_EXERCISE GOAL_. Reproduce the whole Outlook Festival passage below word for word.

_QUOTED PASSAGE_.

>>>

Outlook Festival is a musical event, started as a subsidiary of Leeds event SubDub, hosting all kinds of bass music. Previously, the festival was held just outside the city of Pula, Croatia. However, the coming of a new era for the festival has approached with a relocation to Tisno, Croatia for Outlook Origins 2020. Although held in Croatia, many of the attendees come from the United Kingdom as do much of the team involved in organizing the festival, however there is a large global following for the festival. 

Previously held in Fort Punta Christo and the surrounding beaches, the festival is unique in its setting, with sound systems and stages being erected in various tunnels and even the moat of the abandoned ruins. With the newly acquired surroundings hosting a similar setting, yet to be witnessed by outlook goers. 

Outlook origins will see a new amphitheatre, St. Michael's Fortress play host to the opening ceremony, whilst 'The Garden Tisno' sits within its own private bay across the beachfront. With finally late night action will take place at Barbarellas discotheque.

The festival also plays host to a number of boat parties which feature artists from the festival and sail around the Adriatic coastline playing more individual selections of music than other stages around the festival.

<<<

_SUPPLIED DATA_.
>>>

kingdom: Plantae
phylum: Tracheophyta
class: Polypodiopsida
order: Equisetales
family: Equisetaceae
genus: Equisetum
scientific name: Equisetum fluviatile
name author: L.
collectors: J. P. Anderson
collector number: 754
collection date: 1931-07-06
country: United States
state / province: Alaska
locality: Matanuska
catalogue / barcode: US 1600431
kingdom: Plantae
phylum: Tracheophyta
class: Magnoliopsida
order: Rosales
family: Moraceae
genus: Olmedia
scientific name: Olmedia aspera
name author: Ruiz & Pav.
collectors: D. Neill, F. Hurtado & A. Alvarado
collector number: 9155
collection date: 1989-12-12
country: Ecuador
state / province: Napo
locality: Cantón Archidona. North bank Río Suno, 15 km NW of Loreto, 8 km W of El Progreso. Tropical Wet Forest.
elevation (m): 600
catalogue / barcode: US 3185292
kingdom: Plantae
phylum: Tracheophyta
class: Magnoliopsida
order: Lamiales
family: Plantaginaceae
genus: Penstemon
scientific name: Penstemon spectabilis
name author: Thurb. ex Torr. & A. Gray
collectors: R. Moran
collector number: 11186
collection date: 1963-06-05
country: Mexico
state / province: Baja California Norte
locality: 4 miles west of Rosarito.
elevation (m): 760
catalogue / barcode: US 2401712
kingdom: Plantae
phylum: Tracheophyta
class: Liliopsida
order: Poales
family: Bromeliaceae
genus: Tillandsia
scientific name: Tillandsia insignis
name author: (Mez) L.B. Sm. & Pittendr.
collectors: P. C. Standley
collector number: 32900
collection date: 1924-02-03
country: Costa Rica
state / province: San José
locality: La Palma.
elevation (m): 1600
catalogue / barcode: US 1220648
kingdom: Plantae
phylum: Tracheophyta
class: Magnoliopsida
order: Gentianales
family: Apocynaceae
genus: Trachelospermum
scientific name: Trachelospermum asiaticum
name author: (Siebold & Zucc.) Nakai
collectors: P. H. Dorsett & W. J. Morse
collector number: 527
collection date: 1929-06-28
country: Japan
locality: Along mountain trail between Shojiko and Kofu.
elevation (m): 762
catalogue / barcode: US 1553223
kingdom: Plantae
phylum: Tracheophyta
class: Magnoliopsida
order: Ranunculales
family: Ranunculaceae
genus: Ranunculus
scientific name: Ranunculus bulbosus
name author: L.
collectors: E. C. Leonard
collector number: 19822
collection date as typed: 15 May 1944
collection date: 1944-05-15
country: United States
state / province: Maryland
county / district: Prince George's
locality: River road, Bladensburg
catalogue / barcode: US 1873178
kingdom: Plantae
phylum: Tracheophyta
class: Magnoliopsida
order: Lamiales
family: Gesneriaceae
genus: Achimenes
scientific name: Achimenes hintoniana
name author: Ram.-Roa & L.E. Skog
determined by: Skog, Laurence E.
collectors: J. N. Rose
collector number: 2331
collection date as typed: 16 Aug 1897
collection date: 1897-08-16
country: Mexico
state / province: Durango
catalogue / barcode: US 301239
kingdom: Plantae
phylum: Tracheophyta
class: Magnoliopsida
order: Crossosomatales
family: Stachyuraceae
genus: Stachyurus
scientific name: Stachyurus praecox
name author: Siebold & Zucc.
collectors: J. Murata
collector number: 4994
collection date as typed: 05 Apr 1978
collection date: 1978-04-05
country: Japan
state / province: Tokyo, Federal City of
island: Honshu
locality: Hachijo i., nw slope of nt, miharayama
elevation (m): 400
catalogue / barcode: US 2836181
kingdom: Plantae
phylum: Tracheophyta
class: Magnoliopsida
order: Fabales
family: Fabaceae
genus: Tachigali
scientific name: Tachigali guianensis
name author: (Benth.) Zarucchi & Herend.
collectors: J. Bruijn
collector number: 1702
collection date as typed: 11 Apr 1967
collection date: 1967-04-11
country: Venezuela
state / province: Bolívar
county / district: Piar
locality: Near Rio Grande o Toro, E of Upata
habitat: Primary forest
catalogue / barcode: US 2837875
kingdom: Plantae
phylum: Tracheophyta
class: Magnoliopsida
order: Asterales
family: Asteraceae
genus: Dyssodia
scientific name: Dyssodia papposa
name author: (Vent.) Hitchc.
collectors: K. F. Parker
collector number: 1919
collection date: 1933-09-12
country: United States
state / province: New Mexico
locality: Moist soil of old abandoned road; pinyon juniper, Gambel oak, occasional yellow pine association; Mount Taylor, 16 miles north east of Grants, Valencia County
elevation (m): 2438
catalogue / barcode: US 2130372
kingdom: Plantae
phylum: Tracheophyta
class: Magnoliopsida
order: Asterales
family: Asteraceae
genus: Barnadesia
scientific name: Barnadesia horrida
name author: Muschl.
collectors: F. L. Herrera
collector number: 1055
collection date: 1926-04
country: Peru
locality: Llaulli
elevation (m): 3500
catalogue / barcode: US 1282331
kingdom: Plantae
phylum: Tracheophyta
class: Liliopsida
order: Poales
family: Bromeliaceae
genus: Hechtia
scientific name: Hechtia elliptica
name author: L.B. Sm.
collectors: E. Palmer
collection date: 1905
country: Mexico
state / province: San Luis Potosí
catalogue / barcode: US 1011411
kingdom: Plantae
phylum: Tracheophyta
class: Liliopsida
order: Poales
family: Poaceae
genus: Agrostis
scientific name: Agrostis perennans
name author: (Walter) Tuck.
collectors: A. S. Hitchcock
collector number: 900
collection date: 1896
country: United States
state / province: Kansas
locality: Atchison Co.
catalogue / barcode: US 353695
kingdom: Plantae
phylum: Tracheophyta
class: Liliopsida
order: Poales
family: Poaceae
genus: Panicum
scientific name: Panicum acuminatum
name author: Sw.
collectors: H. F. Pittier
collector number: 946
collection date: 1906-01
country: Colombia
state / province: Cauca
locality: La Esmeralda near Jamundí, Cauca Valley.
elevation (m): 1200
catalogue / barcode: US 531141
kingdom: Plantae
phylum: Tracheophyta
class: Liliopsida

<<<

_OUTPUT BELOW_.
Outlook Festival is a musical event, started as a subsidiary of Leeds event SubDub, hosting all kinds of bass music. Previously, the festival was held just outside the city of Pula, Croatia. However, the coming of a new era for the festival has approached with a relocation to Tisno, Croatia for Outlook Origins 2020. Although held in Croatia, many of the attendees come from the United Kingdom as do much of the team involved in organizing the festival, however there is a large global following for the festival. 

Previously held in Fort Punta Christo and the surrounding beaches, the festival is unique in its setting, with sound systems and stages being erected in various tunnels and even the moat of the abandoned ruins. With the newly acquired surroundings hosting a similar setting, yet to be witnessed by outlook goers. 

Outlook origins will see a new amphitheatre, St. Michael's Fortress play host to the opening ceremony, whilst 'The Garden Tisno' sits within its own private bay across the beachfront. With finally late night action will take place at Barbarellas discotheque.

The festival also plays host to a number of boat parties which feature artists from the festival and sail around the Adriatic coastline playing more individual selections of music than other stages around the festival.